If you did want to skip sponsored content within videos, try using SponsorBlock. It’s an extension that skips ads, transitions, and other annoying segments within videos based on user submitted timestamps. Pretty much every YouTuber I’ve found with over 100K subscribers has already got segment timestamps on most of their videos. It really makes watching videos more enjoyable
This. Not that I pay for YouTube Premium, but I’d be annoyed if I got ads on top of that (regardless of whether it’s from YouTube or the creator).
That’s funny, I’m testing YouTube alternatives.
Suggestions?
My issue is that the content creators i watch probably arnt going to leave… and im sure ad blocks will find a way around it after a month or so
Invidious is the most obvious. Its FOSS wrapper but it also lets you watch peertube and other federated content.
deleted by creator
While we are saying “fuck reddit”, let’s say “fuck you too YT”. Fucking malware machine.
I pay for Premium (bc I watch mostly from the TV using a console or AppleTV) but this sucks. Especially because how annoying and long a bunch of these ads are now.
Call me lumberjack cause I wish a nigga wood pay for YouTube premium. With how many times YT tells me I’m not connected to the internet while my phone has a 3 bars of 5G (for whatever that’s worth) connection, hell naw I’m not paying for youtube premium. They move the goalpost way too often for what counts as “monetizable content” to the point that it’s neutering my favorite content creators to keep the lights on. TBH I’d rather pay Nebula
I imagine folks wouldn’t have a problem with this if the ads weren’t already so aggressive. Numerous ads before and during the content break it up too much. And if the content is extremely short form, it completely ruins the experience.
The number of ads and their length should be proportional to the length of the video. And any creator doing built-in ads should also not be able to inject a bunch of other ads. Burying content is an easy way to get avoided.
Print media had limits for advertisements, heck, in magazines they were premium real estate for the finest graphic designers to put together incredible imagery to get your attention. This level of care (not necessarily images or what have you) has yet to translate to the web.
Unrelated, online ads seem to go out of their way to insist that there’s nothing to be learned from print ad stacks. Which is a shame, because I’ve personally placed an irregular shape ad in the middle of a broadsheet page and placed stories around it in the manner least like to confuse readers. Guess what the verdict was back then?
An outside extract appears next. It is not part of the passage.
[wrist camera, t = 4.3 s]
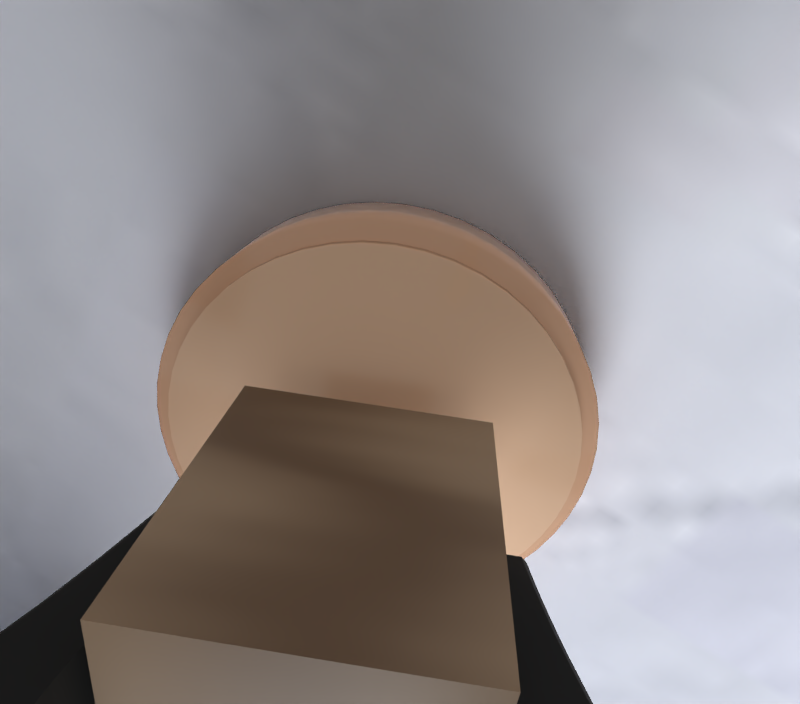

Are you saying your threshold for ads and empty foreshadowing hype is somehow under 99%? I sure do love me an ad-blocked, sponsor-blocked video that still somehow manages to waste 10 minutes to learn “no” or “I don’t know, either.”
That’s when the skip to highlight option comes in handy. And if a video doesn’t have it I end up contributing so next person can save time.
So soon we will need an adblocker blocker blocker to use YouTube?
Oh, cool; more reason to use Piped and Invidious lmao
Invidious received a lawyer letter from youtube…
Which they promptly ignored…
Yeah, that was fun as they said they were using the API illegally and as they are not :D
But I mean, google KNOWS about Invidious. They will try to f**k them as hard as possible by every mean, that’s for sure.
I’m in the camp that says you should really pay for premium. It’s so worth the money. For every premium user that watches a video the creator gets a pretty good cut. Something like 55%. Blocking ads doesn’t really hurt the creator too much. Your mainly just sticking it to Google. But if your someone who watches alot of YouTube consider premium, to help your favorite creators more. Especially you get Music included.
Man, everything is a premium subscription these days. I’m just so done with modern monetization schemes thst nickel and dime. Everything from heated seats in cars to content in games that we’ve already paid for.